▸ EXTRAIT À LIRE:
● ● ● ● ●

Mis à jour : janv. 10

Je les ai tant arpentées ces contrées qu’elles ont fini par m'adopter.

Sans doute est-ce un bon jour pour partager cet article sur la désespérance, car après tout, le soleil ne brille pas aujourd'hui. Et que c’est la vie aussi.


Les blessures émotionnelles représentent le prix à payer pour être soi-même, a écrit H. Murakami.

Sans aucun doute, mais cela peut être épuisant quand le corps est rompu. Tant que le sang coule, les plaies ne cicatrisent pas. L'être est fragmenté, fricotant avec la tristesse, le découragement, le spleen et cette idée saugrenue que peut-être la félicité se mérite et que voilà, elle n’est pas là.


La nostalgie d’un ailleurs n’épargne personne, mais il me semble que quelques-uns, les résilients, s’en sortent mieux que d’autres dans le brouillard, se concoctent une recette maison du bonheur. Cela n'empêche pas de tomber encore. Chaque chute imprime son lot d'ecchymoses et la leçon à apprendre.


Quand le regard plonge dans le néant, l’invisible, l’indicible, il parcourt en long et en large, chaussé d'une fascination parfois morbide, la Grande Solitude, le silence profond de l'être conscient de son désarroi face à son inaptitude à créer un monde juste et d’y habiter. Peut-on vraiment être ou devenir sans avoir bu jusqu’à la lie le vide engendré par la vaine poursuite d’un idéal de douceur, d’amour, de l’autre et de soi? Quand on a signé pour une traversée de l’abîme, lente, longue, jalonnée de rencontres projetant leurs ombres sur le tableau idyllique de l’existence? Celle que l’on a, jour après jour, imaginé en sirotant notre café, le matin, en regardant les nuages chanter et danser dans le ciel, un jour d'été, nos enfants grandir, trop vite et nos aïeux mourir, trop tôt. L’école de la vie serait-elle une vue de l’esprit ?

Car "au bout du compte ... on se rend compte ... qu'on est toujours tout seul au monde ..."


Que peut donc émerger du non-espoir hormis un autre rêve, des fractales de rêves se reproduisant à l’infini ?

La désespérance se tricote au fil d'un récit singulier, en points si serrés qu’elle se retrouve immobilisée au beau milieu de nulle part, dans l’incapacité à donner du sens, aux ressentis, aux perceptions, à l’existence, à franchir le maître-mot, Aimer : « Aimer, c’est prendre soin de la solitude de l’autre sans jamais prétendre la combler ni même la connaître », a écrit Christian Bobin.

Et s'aimer soi-même aussi, au moins un peu, pour respecter l'autre, aller à sa rencontre le coeur délesté de ses fardeaux.

Écouter , entendre… Sentir, toucher, caresser, et un jour la vie reprendra goût, parce que quelque part, dans les buissons de l’être recroquevillé, un petit quelque chose n'aura pas renoncé.

● ● ● ● ●

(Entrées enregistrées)
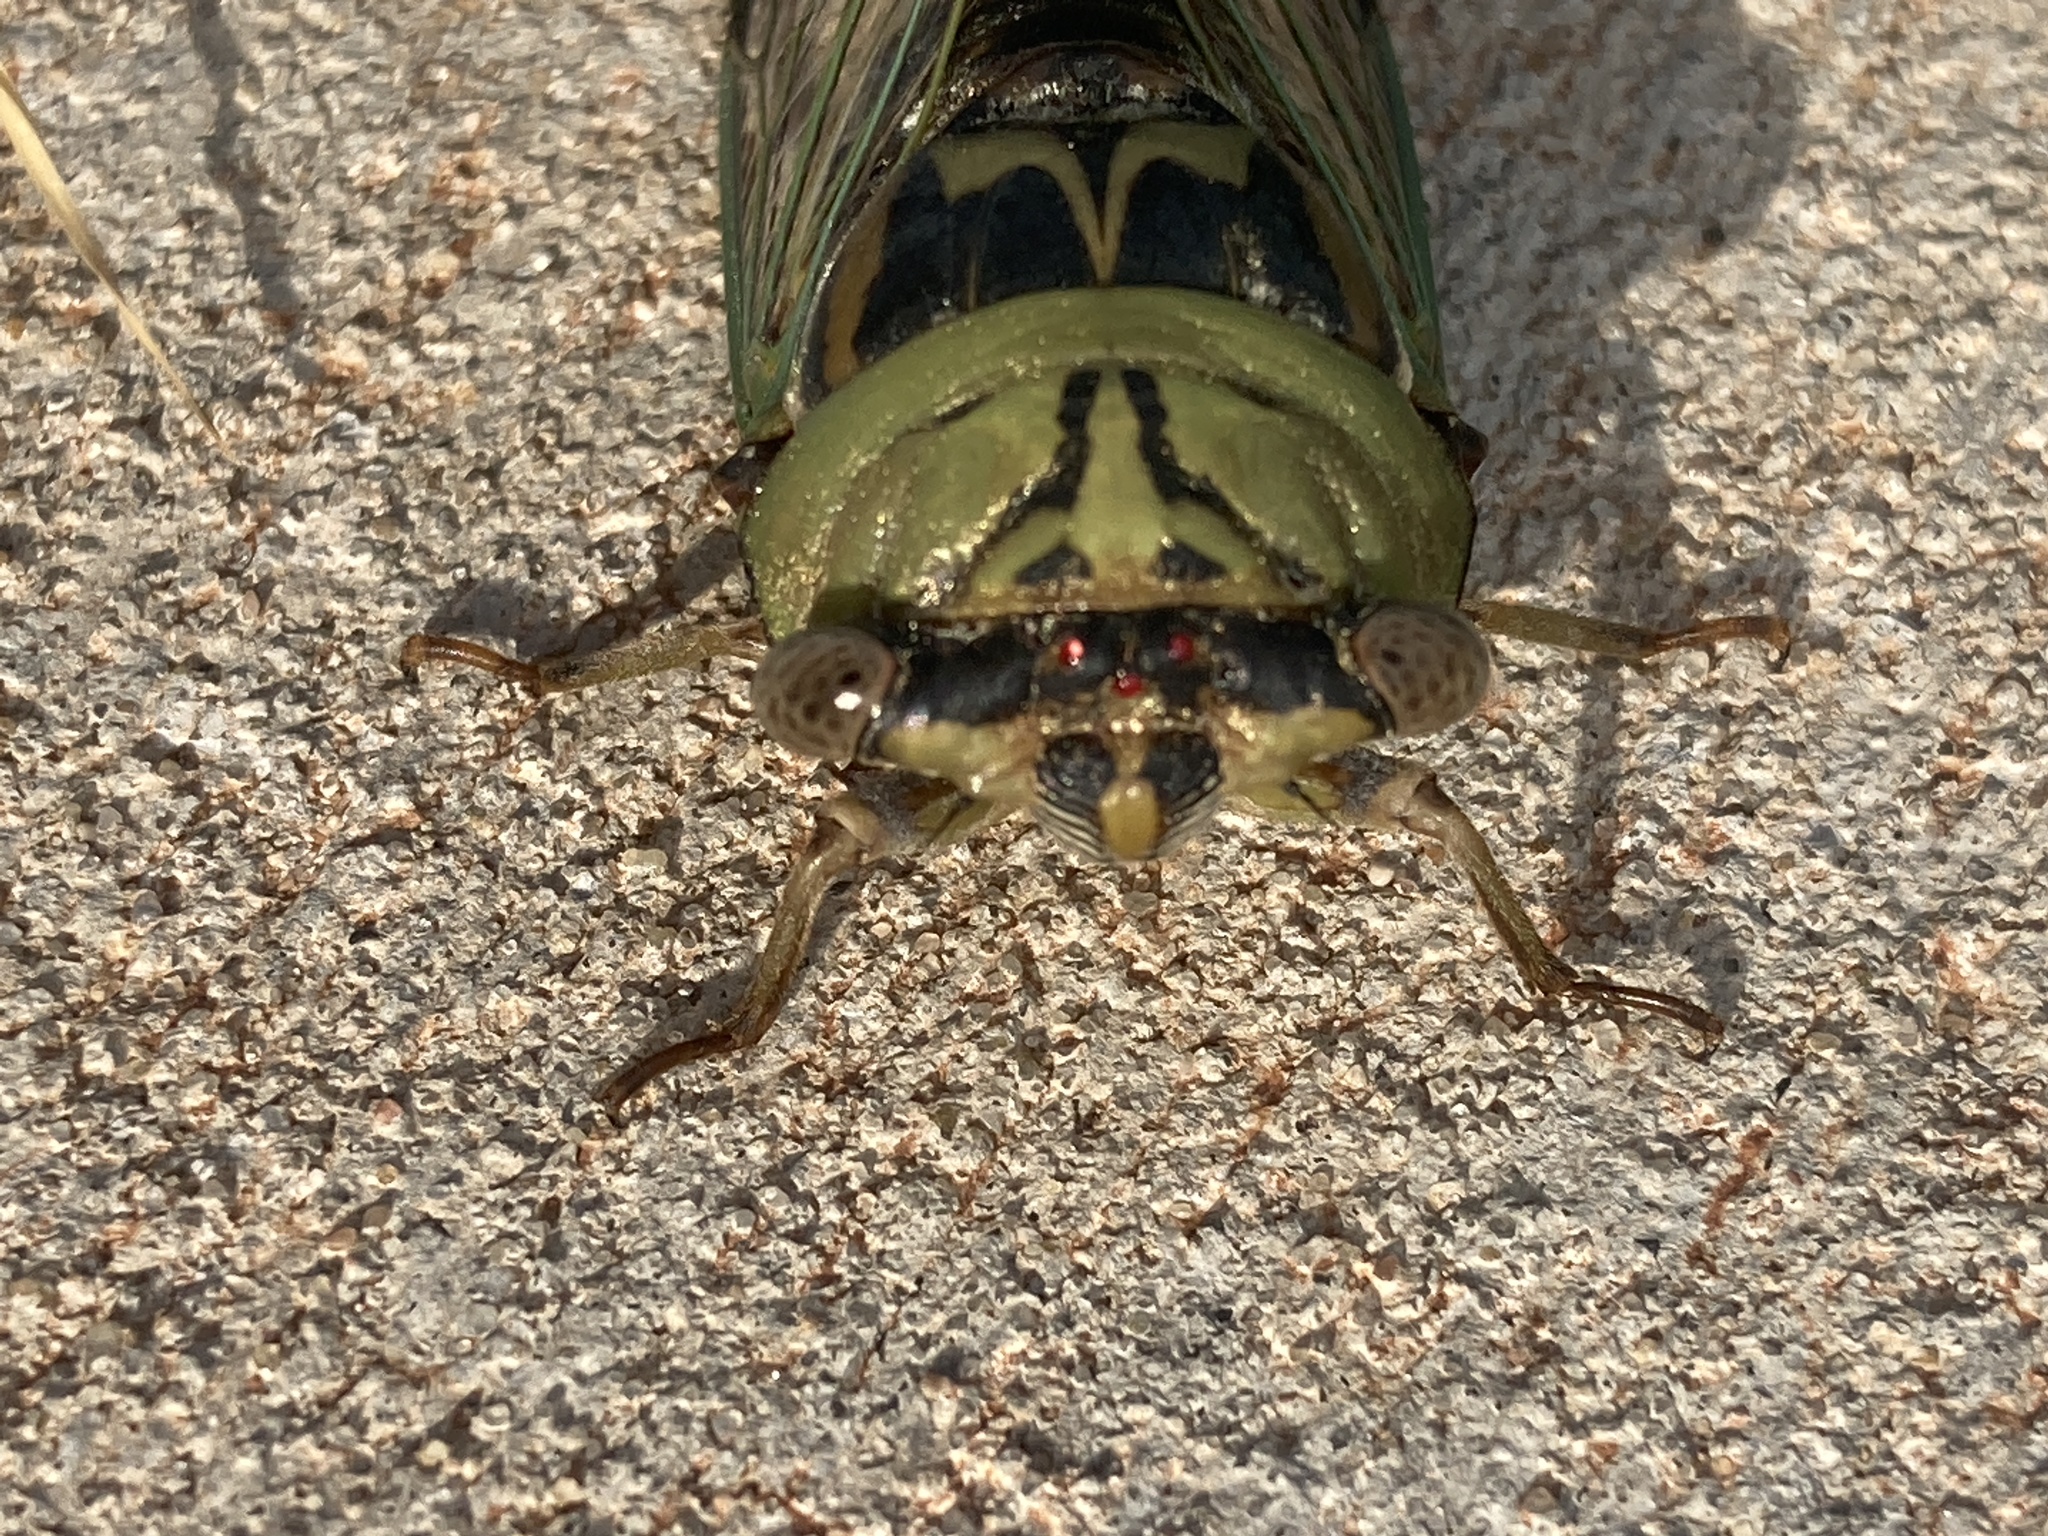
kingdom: Animalia
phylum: Arthropoda
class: Insecta
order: Hemiptera
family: Cicadidae
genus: Megatibicen
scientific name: Megatibicen resh
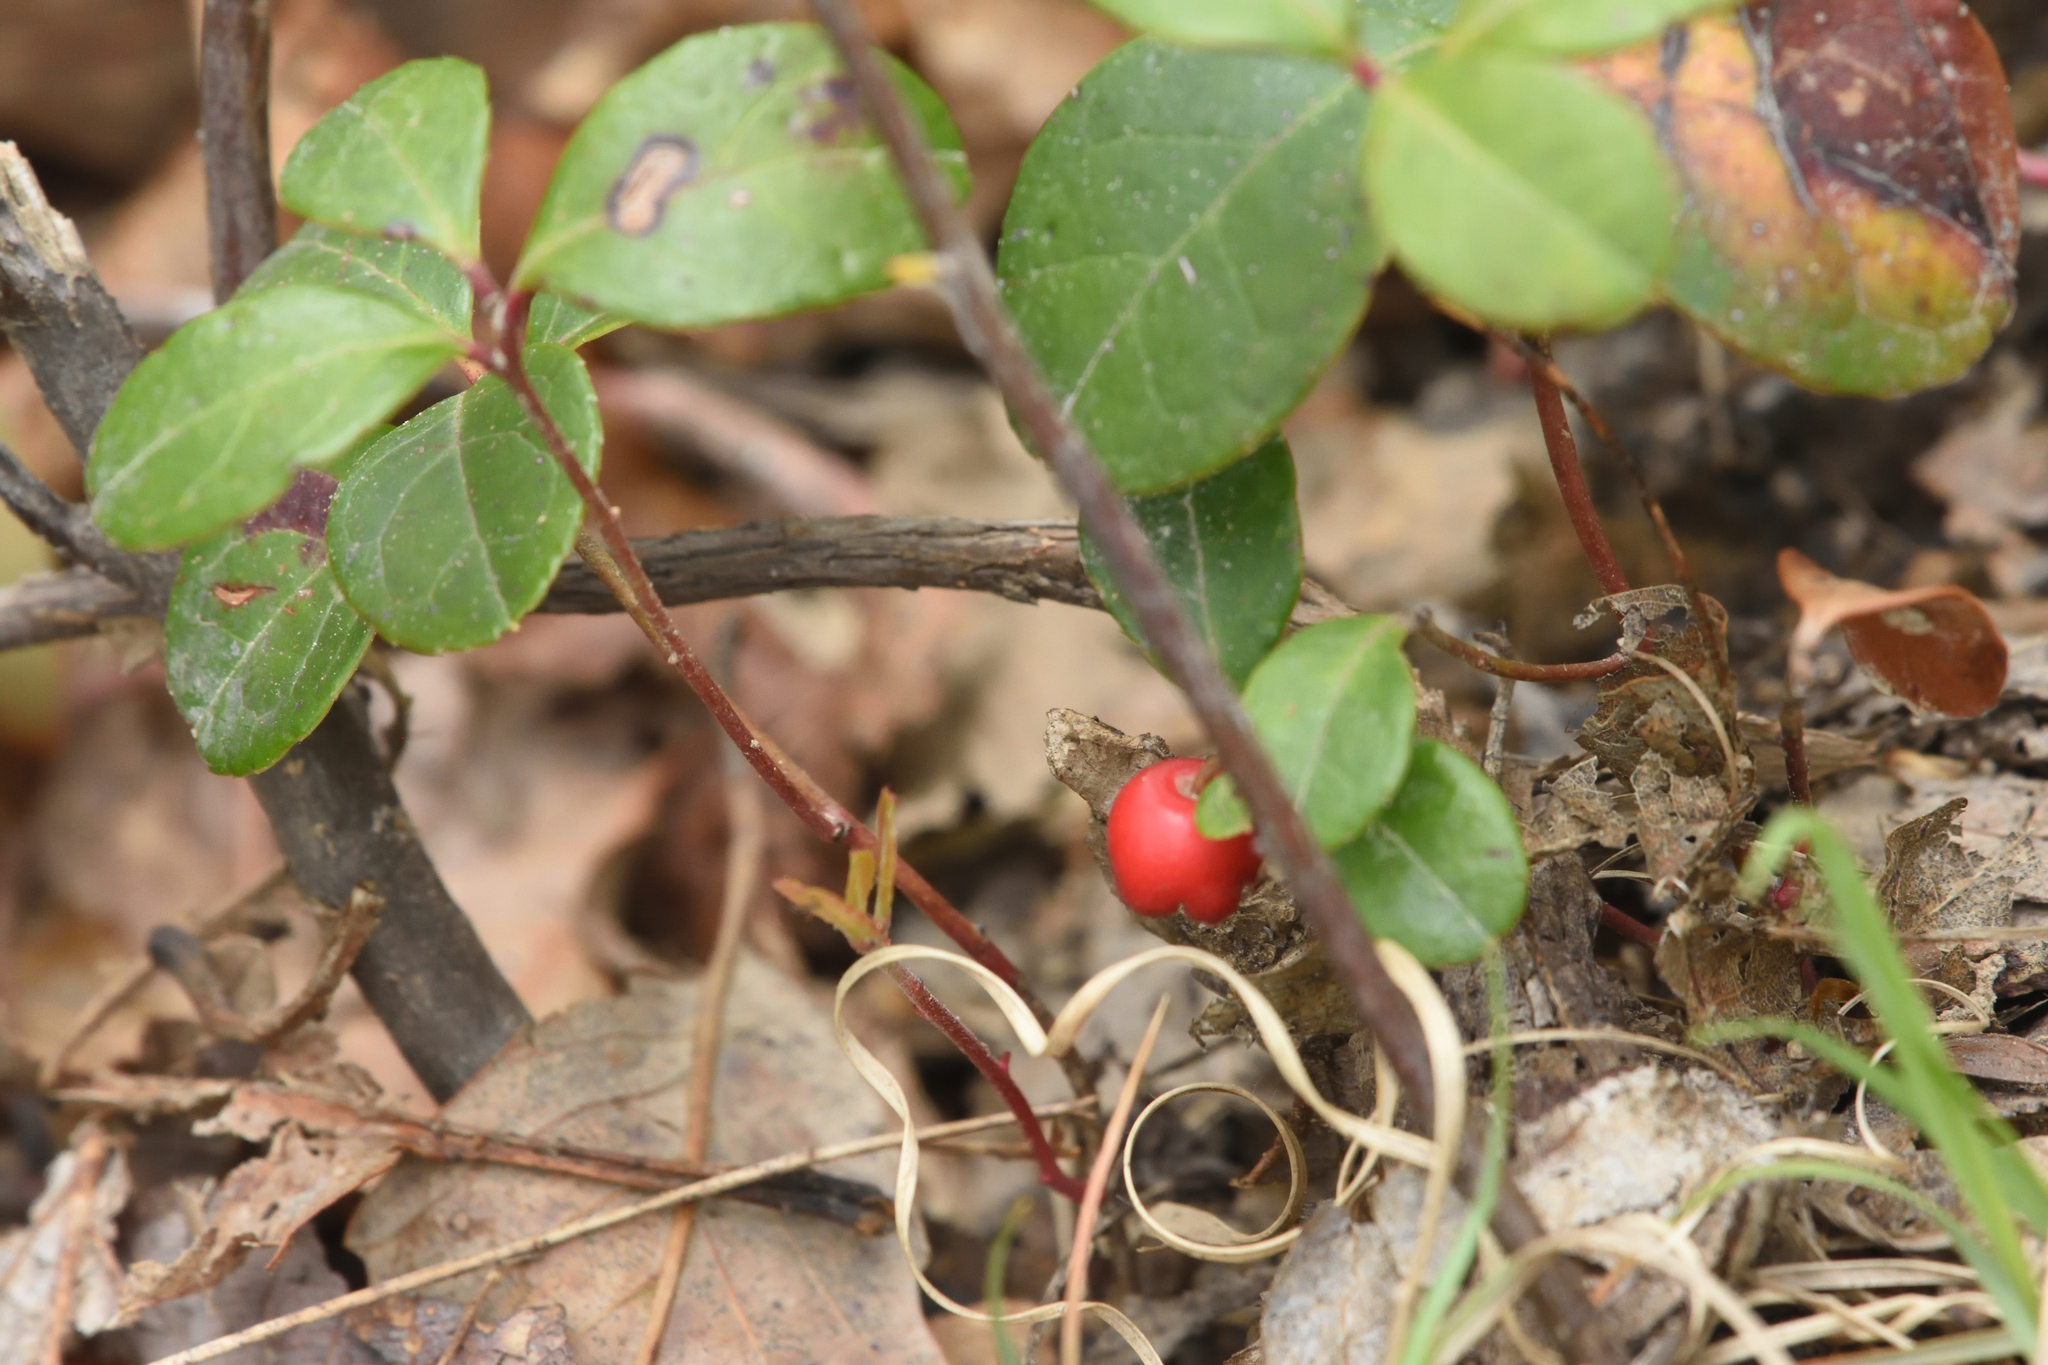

● ● ● ● ●

▸ CONSIGNES:
a. Transcrivez le passage de l'extrait sur la désespérance qui va de "Sans doute est-ce" jusqu'à "n’est pas là.".
b. D'après l'extrait sur la désespérance, qui a écrit que les blessures émotionnelles représentent le prix à payer pour être soi-même ?
Ces lignes n'ont aucun rapport avec l'extrait sur la désespérance.

▸ CORRIGÉ:
a.
Sans doute est-ce un bon jour pour partager cet article sur la désespérance, car après tout, le soleil ne brille pas aujourd'hui. Et que c’est la vie aussi.


Les blessures émotionnelles représentent le prix à payer pour être soi-même, a écrit H. Murakami.

Sans aucun doute, mais cela peut être épuisant quand le corps est rompu. Tant que le sang coule, les plaies ne cicatrisent pas. L'être est fragmenté, fricotant avec la tristesse, le découragement, le spleen et cette idée saugrenue que peut-être la félicité se mérite et que voilà, elle n’est pas là.

b. H. Murakami.